Wie lange Haaland auf diesem Energie-Level durch eine Saison wüten kann, weiß man natürlich noch nicht. Marco Reus, der in seiner filigranen, eleganten Art so völlig anders als Haaland ist, aber fast genauso viel zum Dortmunder Erfolgswirbel beitrug, meinte nachher nur: "Er ist schon ein unglaubliches Paket." Was soll man auch sagen, wenn man den vor Selbstbewusstsein ohnehin schon strotzenden jungen Mann nicht endgültig überschnappen lassen will.

Marco Rose, Dortmunds neuer Trainer, war deshalb erkennbar bemüht, die Mannschaftsdienlichkeit seines Mittelstürmers herauszustellen: "Wie Erling für die Mannschaft und seine Mitspieler rennt und ackert, das macht ihn genauso aus wie seine Tore." Ganz einfach dürfte es allerdings nicht sein, den Überflieger halbwegs am Boden zu halten. Und dann wäre ja noch die Frage, ob man das überhaupt will, oder ob man ihn nicht einfach machen lässt.

Rose lobte sich nicht selbst, obwohl ihm erkennbar schon gelungen ist, die Umbauarbeiten seines Interims-Vorgängers Edin Terzic spürbar fortzuführen. Vielleicht wird der BVB das Umschalttempo nach Balleroberung manchmal etwas dosieren müssen, das Pressing ökonomischer aufteilen. Aber zumindest hat man den Eindruck, dass Borussia Dortmund jetzt einen Trainer hat, der sich nicht im diametralen Widerspruch zur Kader-Zusammensetzung befindet, wie man das noch in den zweieinhalb Jahren bei Lucien Favre beobachten musste. Rose sagte dabei am Samstag den klugen Satz: "Ich habe nicht den Eindruck, dass dieser Verein sich ständig zurücksehnt zu den Zeiten unter Jürgen Klopp, sondern dass wir hier zusammen etwas Neues entwickeln wollen."

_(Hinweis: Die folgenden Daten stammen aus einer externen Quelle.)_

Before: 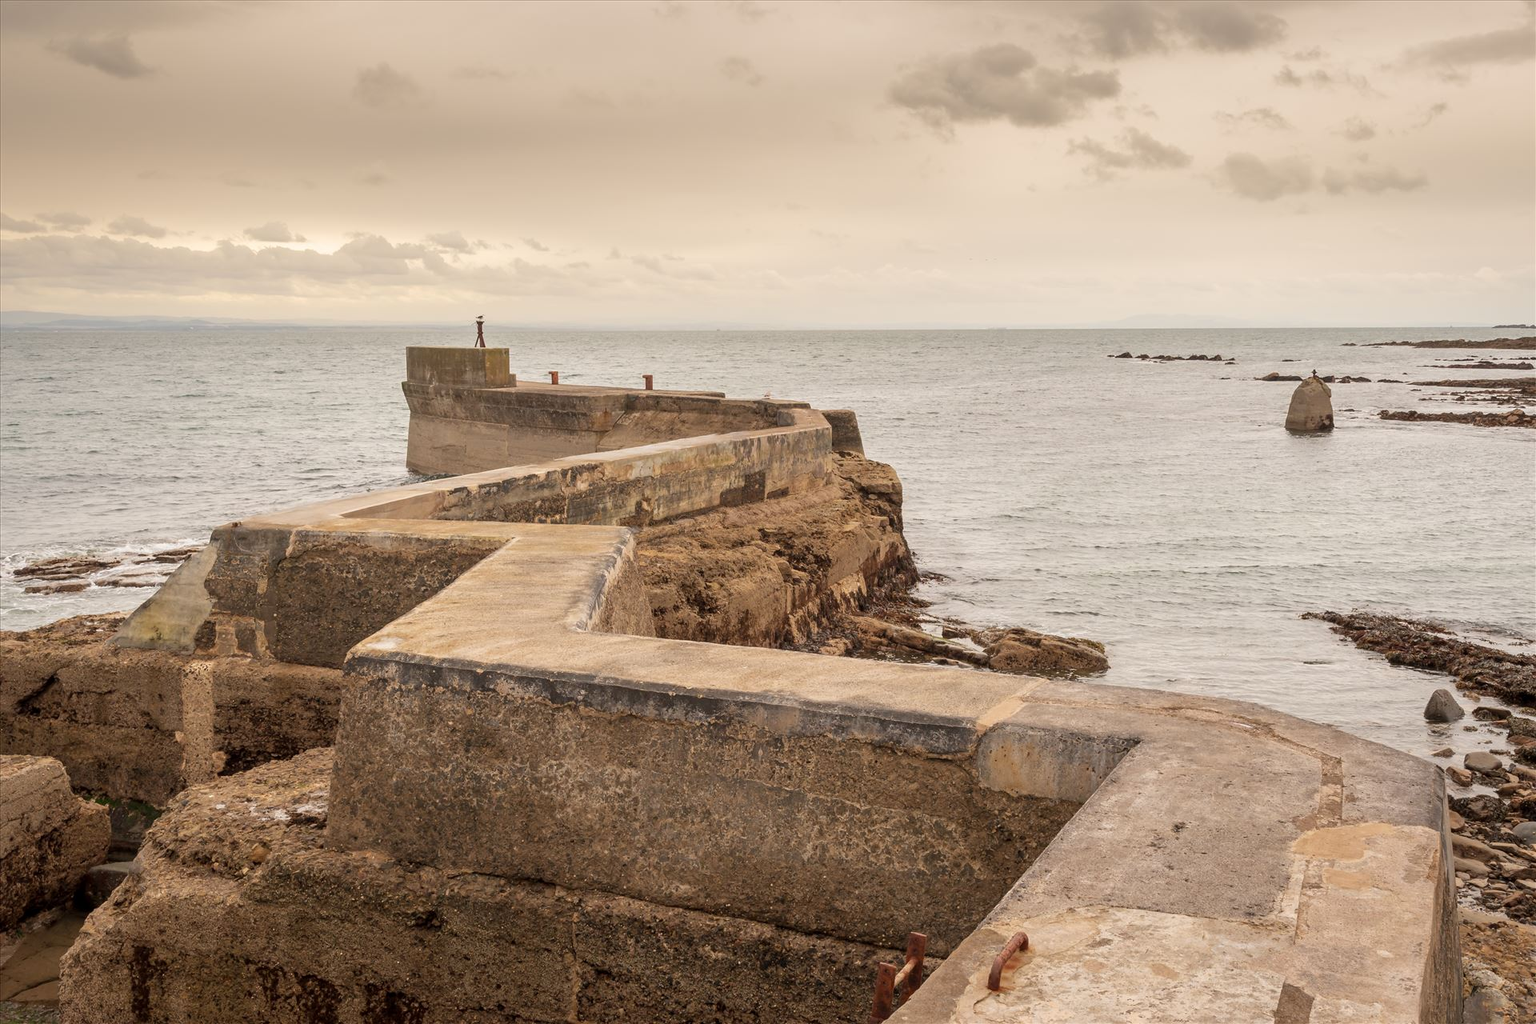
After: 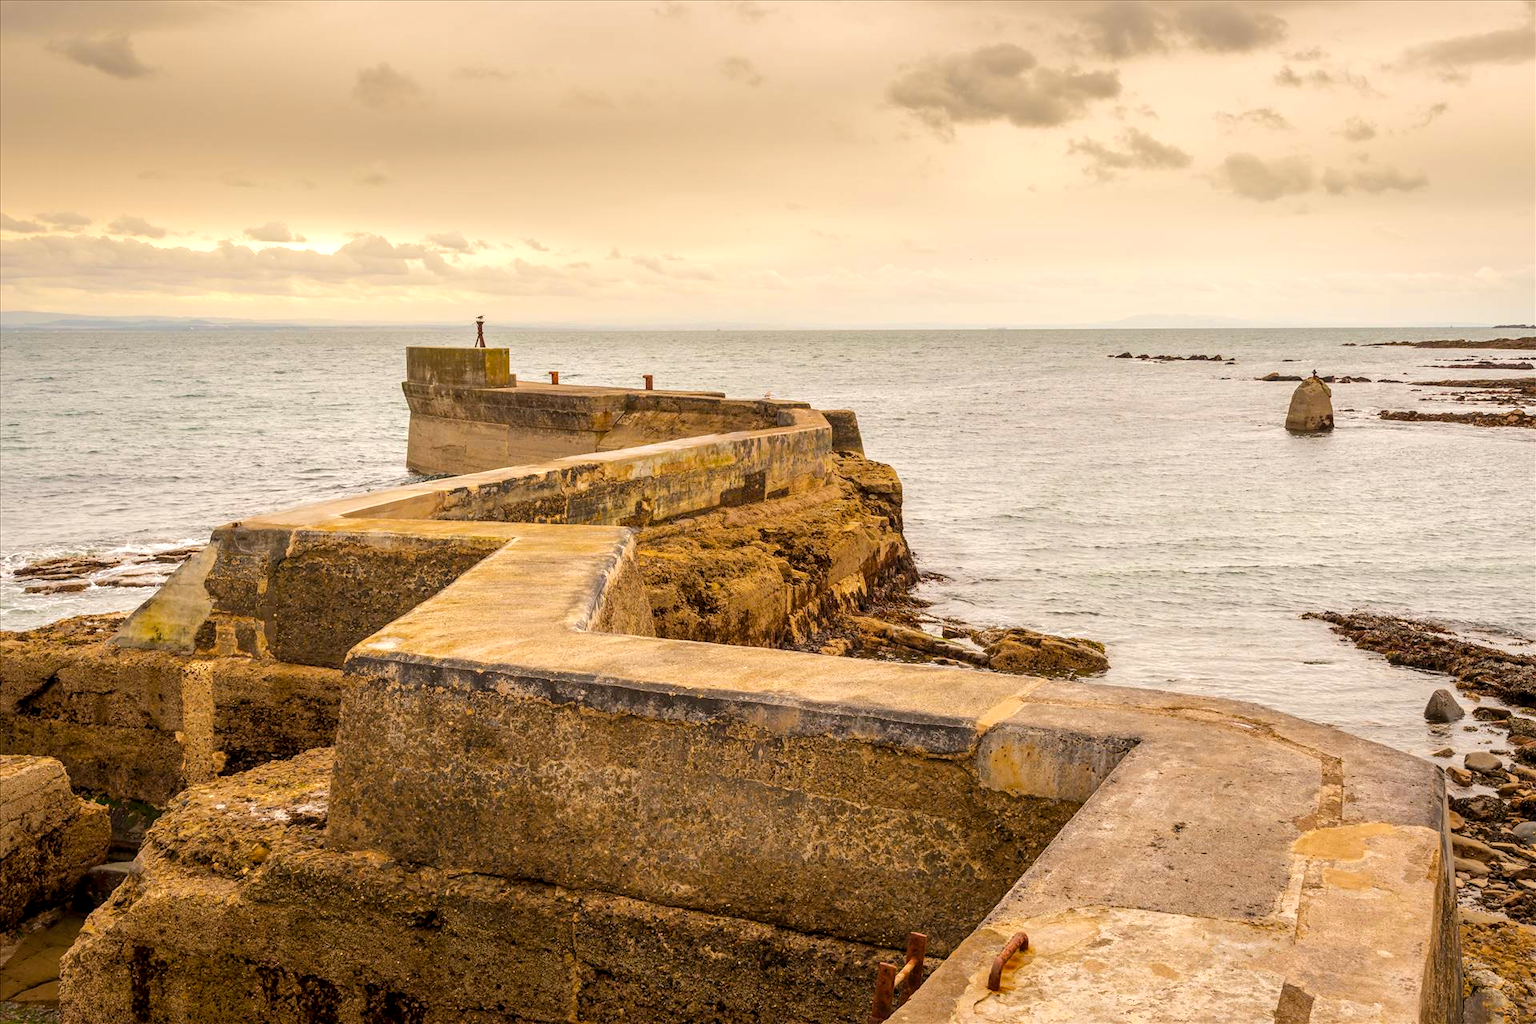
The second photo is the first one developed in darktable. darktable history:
contrast brightness saturation: saturation -0.053
tone equalizer: on, module defaults
local contrast: on, module defaults
color balance rgb: perceptual saturation grading › global saturation 29.487%, perceptual brilliance grading › highlights 5.908%, perceptual brilliance grading › mid-tones 18.011%, perceptual brilliance grading › shadows -5.569%, global vibrance 45.386%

Die erste Standortbestimmung gibt es beim Supercup gegen die Bayern in München

Dass Rose und vor allem Haaland dennoch an die oft glorreichen Zeiten unter Klopp erinnern, muss in Sachen Euphorie allerdings kein Nachteil sein. Die Frankfurter, deren Defensive oft keinen physischen Zugriff auf Haaland bekam und den Haken von Reus nur nachschaute, profitierten in der ersten Halbzeit von einem unglücklichen Eigentor von Felix Passlack. In der zweiten Hälfte aber erwies sich die Dortmunder Defensive, freilich ohne ein halbes Dutzend Stammkräfte wie Mats Hummels als anfällig. Selbst gegen die längst eingeschüchterten Frankfurter. Der Norweger Jens Petter Hauge, ein guter Freund von Haaland, schoss sogar noch den zweiten Eintracht-Treffer. Typischerweise nach einem Standard, dem Dauer-Sorgenkind von Roses Vorgängern Favre und Terzic.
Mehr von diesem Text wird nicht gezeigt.